Macs discover new life in sciences
Although the Apple Mac platform was long ago counted out by a lot of corporate IT managers, it has morphed and continues to find adherents -- the graphic arts in particular have persisted as a major stronghold. And the Mac platform may even be thriving again in the science sector where it once held some dominance on the desktop.
At last week's Bio-IT World Conference + Expo in Boston, Apple
representatives touted recent success in life science labs. Bud
Tribble, Apple's vice president of software technology, said an
independent survey indicates that approximately 30% of life
scientists now use the Mac. He said this share should grow now
that Apple has launched its Unix-compatible Mac OS X. New servers,
new clustering capabilities and open-source technical software
offerings will help further, Tribble said.
He also pointed to open-source infrastructure software, including Tomcat, Apache and JBoss, as newly available tools for the Mac community. "We're now Unix-based, which means we can leverage open source," Tribble said. This is most acute in the life science arena, he said, because most of the tools in genomics were created during "the open-source era."
Tribble's credentials in computing are imposing. As manager of the original Macintosh software team, he played a major role in designing and building the original Mac OS and user interface. Later, he served as CTO of the Sun-Netscape Alliance, as well as vice president of engineering at Linux desktop start-up Easel. He was a founder of NeXT Computer, where he was vice president of software engineering and a key architect of the NextStep operating system. Tribble returned to Apple in 2002.
In explaining Apple's hold in the sciences, Tribble and others point to a similarity between science and the arts. The same vector libraries that make the Mac the choice for animators working on "Lord of the Rings" make the Mac the choice for proteomic investigators, he suggested.
"Science is 'the other' creative profession," said Mac user Scott Sneddon, senior fellow at Genzyme Corp.'s Drug Discovery Group in Cambridge, Mass. "Artists are not using their computers to fill out expense reports. They are using them to express creativity. That's what lab scientists do, too."

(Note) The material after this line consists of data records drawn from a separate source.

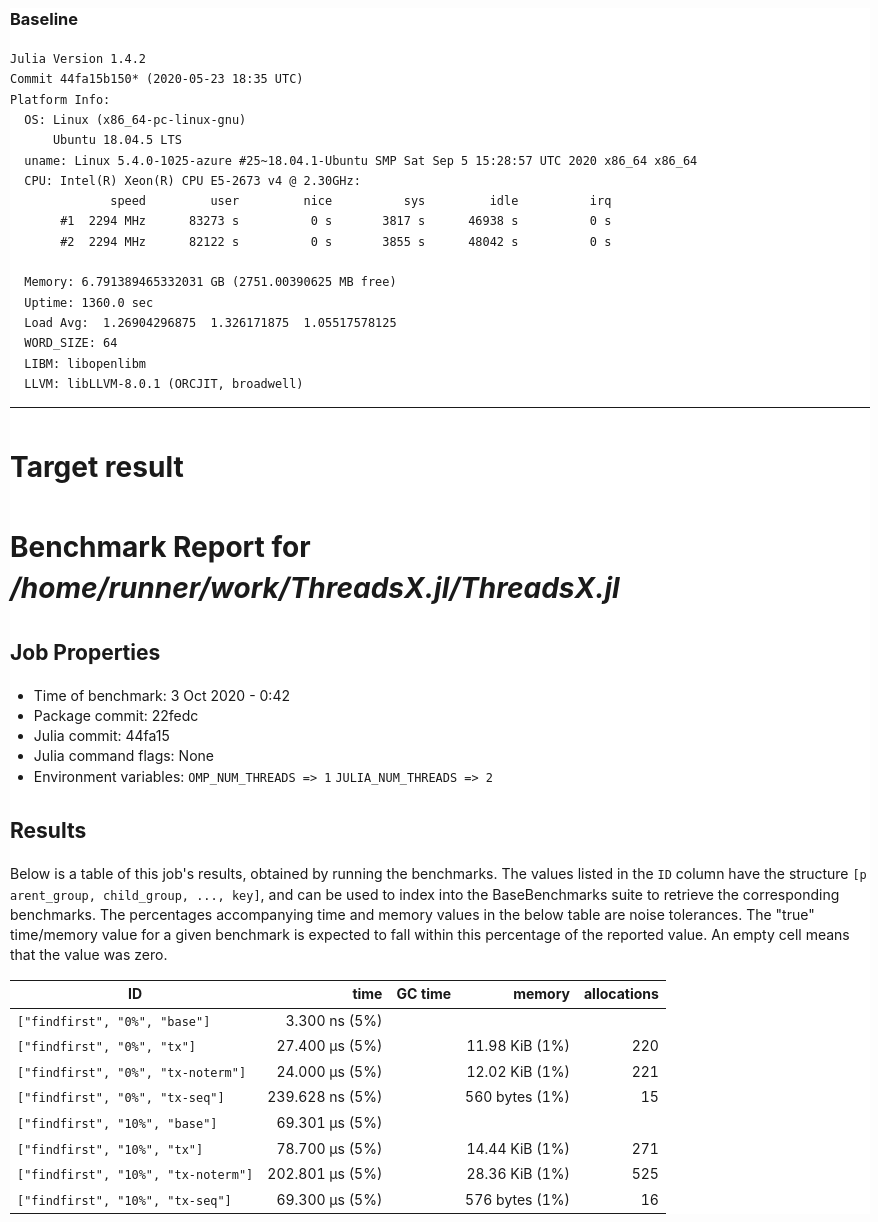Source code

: ### Baseline
```
Julia Version 1.4.2
Commit 44fa15b150* (2020-05-23 18:35 UTC)
Platform Info:
  OS: Linux (x86_64-pc-linux-gnu)
      Ubuntu 18.04.5 LTS
  uname: Linux 5.4.0-1025-azure #25~18.04.1-Ubuntu SMP Sat Sep 5 15:28:57 UTC 2020 x86_64 x86_64
  CPU: Intel(R) Xeon(R) CPU E5-2673 v4 @ 2.30GHz: 
              speed         user         nice          sys         idle          irq
       #1  2294 MHz      83273 s          0 s       3817 s      46938 s          0 s
       #2  2294 MHz      82122 s          0 s       3855 s      48042 s          0 s
       
  Memory: 6.791389465332031 GB (2751.00390625 MB free)
  Uptime: 1360.0 sec
  Load Avg:  1.26904296875  1.326171875  1.05517578125
  WORD_SIZE: 64
  LIBM: libopenlibm
  LLVM: libLLVM-8.0.1 (ORCJIT, broadwell)
```

---
# Target result
# Benchmark Report for */home/runner/work/ThreadsX.jl/ThreadsX.jl*

## Job Properties
* Time of benchmark: 3 Oct 2020 - 0:42
* Package commit: 22fedc
* Julia commit: 44fa15
* Julia command flags: None
* Environment variables: `OMP_NUM_THREADS => 1` `JULIA_NUM_THREADS => 2`

## Results
Below is a table of this job's results, obtained by running the benchmarks.
The values listed in the `ID` column have the structure `[parent_group, child_group, ..., key]`, and can be used to
index into the BaseBenchmarks suite to retrieve the corresponding benchmarks.
The percentages accompanying time and memory values in the below table are noise tolerances. The "true"
time/memory value for a given benchmark is expected to fall within this percentage of the reported value.
An empty cell means that the value was zero.

| ID                                                                 | time            | GC time   | memory          | allocations |
|--------------------------------------------------------------------|----------------:|----------:|----------------:|------------:|
| `["findfirst", "0%", "base"]`                                      |   3.300 ns (5%) |           |                 |             |
| `["findfirst", "0%", "tx"]`                                        |  27.400 μs (5%) |           |  11.98 KiB (1%) |         220 |
| `["findfirst", "0%", "tx-noterm"]`                                 |  24.000 μs (5%) |           |  12.02 KiB (1%) |         221 |
| `["findfirst", "0%", "tx-seq"]`                                    | 239.628 ns (5%) |           |  560 bytes (1%) |          15 |
| `["findfirst", "10%", "base"]`                                     |  69.301 μs (5%) |           |                 |             |
| `["findfirst", "10%", "tx"]`                                       |  78.700 μs (5%) |           |  14.44 KiB (1%) |         271 |
| `["findfirst", "10%", "tx-noterm"]`                                | 202.801 μs (5%) |           |  28.36 KiB (1%) |         525 |
| `["findfirst", "10%", "tx-seq"]`                                   |  69.300 μs (5%) |           |  576 bytes (1%) |          16 |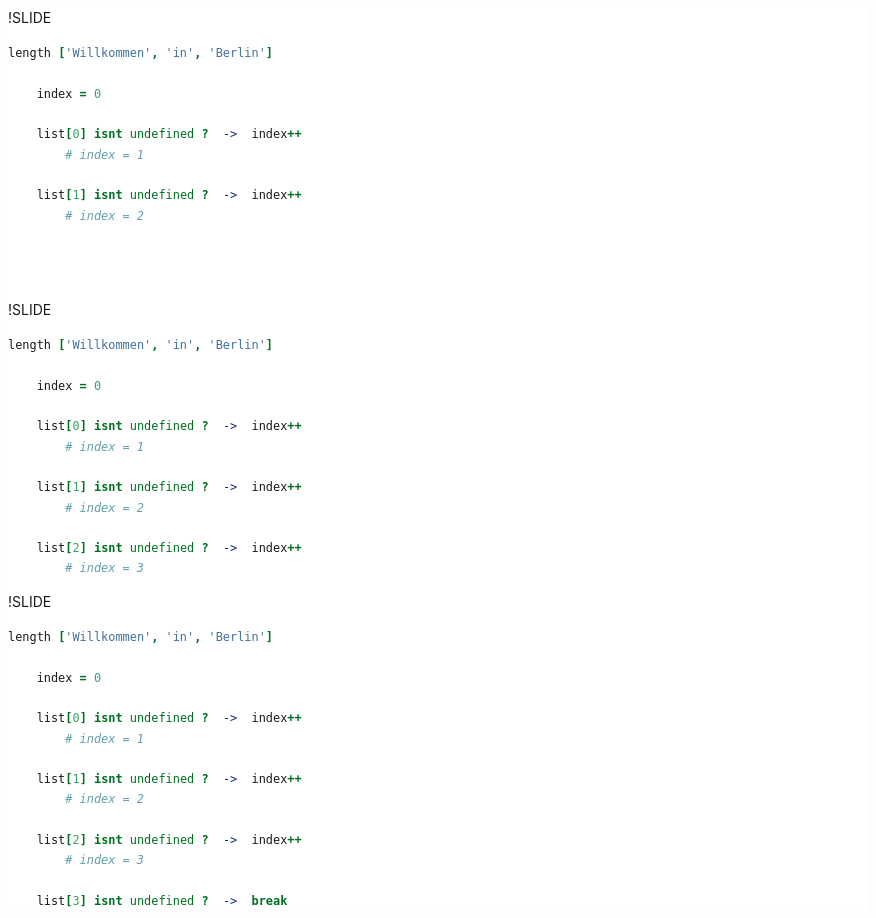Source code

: 
!SLIDE

```coffee
length ['Willkommen', 'in', 'Berlin']

    index = 0

    list[0] isnt undefined ?  ->  index++
        # index = 1

    list[1] isnt undefined ?  ->  index++
        # index = 2





```


!SLIDE

```coffee
length ['Willkommen', 'in', 'Berlin']

    index = 0

    list[0] isnt undefined ?  ->  index++
        # index = 1

    list[1] isnt undefined ?  ->  index++
        # index = 2

    list[2] isnt undefined ?  ->  index++
        # index = 3


```


!SLIDE

```coffee
length ['Willkommen', 'in', 'Berlin']

    index = 0

    list[0] isnt undefined ?  ->  index++
        # index = 1

    list[1] isnt undefined ?  ->  index++
        # index = 2

    list[2] isnt undefined ?  ->  index++
        # index = 3

    list[3] isnt undefined ?  ->  break
```
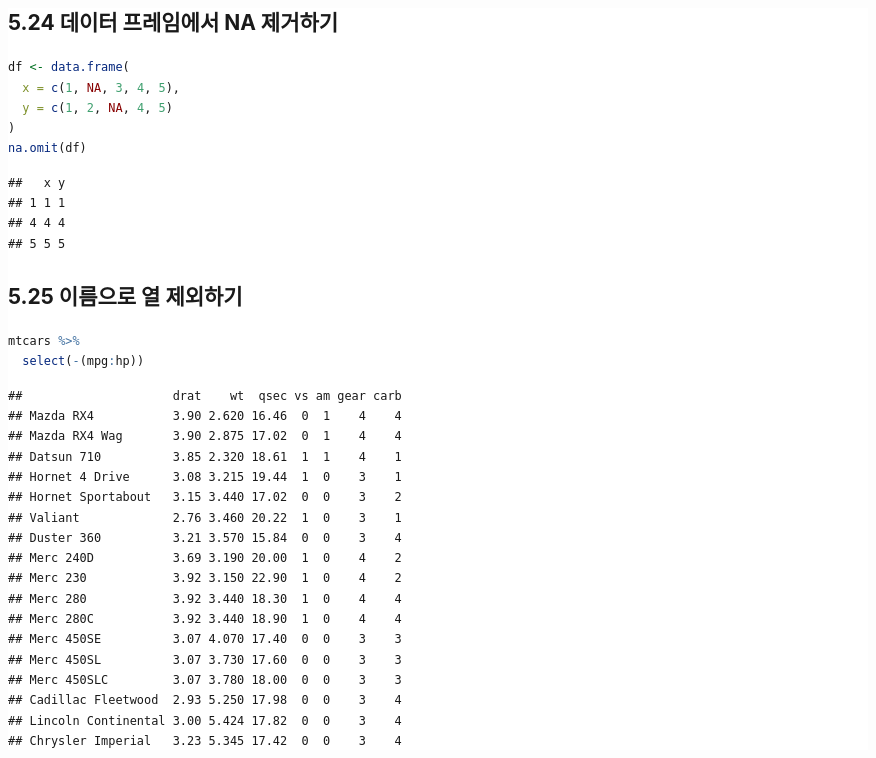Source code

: ## 5.24 데이터 프레임에서 NA 제거하기

``` r
df <- data.frame(
  x = c(1, NA, 3, 4, 5),
  y = c(1, 2, NA, 4, 5)
)
na.omit(df)
```

    ##   x y
    ## 1 1 1
    ## 4 4 4
    ## 5 5 5

## 5.25 이름으로 열 제외하기

``` r
mtcars %>%
  select(-(mpg:hp))
```

    ##                     drat    wt  qsec vs am gear carb
    ## Mazda RX4           3.90 2.620 16.46  0  1    4    4
    ## Mazda RX4 Wag       3.90 2.875 17.02  0  1    4    4
    ## Datsun 710          3.85 2.320 18.61  1  1    4    1
    ## Hornet 4 Drive      3.08 3.215 19.44  1  0    3    1
    ## Hornet Sportabout   3.15 3.440 17.02  0  0    3    2
    ## Valiant             2.76 3.460 20.22  1  0    3    1
    ## Duster 360          3.21 3.570 15.84  0  0    3    4
    ## Merc 240D           3.69 3.190 20.00  1  0    4    2
    ## Merc 230            3.92 3.150 22.90  1  0    4    2
    ## Merc 280            3.92 3.440 18.30  1  0    4    4
    ## Merc 280C           3.92 3.440 18.90  1  0    4    4
    ## Merc 450SE          3.07 4.070 17.40  0  0    3    3
    ## Merc 450SL          3.07 3.730 17.60  0  0    3    3
    ## Merc 450SLC         3.07 3.780 18.00  0  0    3    3
    ## Cadillac Fleetwood  2.93 5.250 17.98  0  0    3    4
    ## Lincoln Continental 3.00 5.424 17.82  0  0    3    4
    ## Chrysler Imperial   3.23 5.345 17.42  0  0    3    4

Sneddon describes his own work in drug discovery for Genzyme as occurring at "the interface between biology and chemistry."
Speaking at an Apple press event at Bio-IT World, Sneddon pointed out that science is both quantitative and visual. Thus it is apt for the Mac platform. "Discoveries are made by first looking at things," he noted. Visual pictures later become quantitative data, he added. "You generate numbers, but what you're thinking of is also a visual quality [of the object under experimental analysis]."
Using Perl, MySQL and other open-source software, Sneddon built a system to log chemical and biological data into Genzyme's Discovery Database. This system began its life on an SGI Irix machine, moved to Linux and now runs on Mac OS X Server v. 10.2.
"Bringing data together is a lot easier on a Mac," said Sneddon.
After listening to Sneddon, it appears that bio-informatics may be a worthwhile arena for hardware vendors like Apple, but not so great a place for makers of commercial informatics software. "Shrink-wrapped informatics is for amateurs," said Sneddon, who trumpets open source as meeting his needs for software development.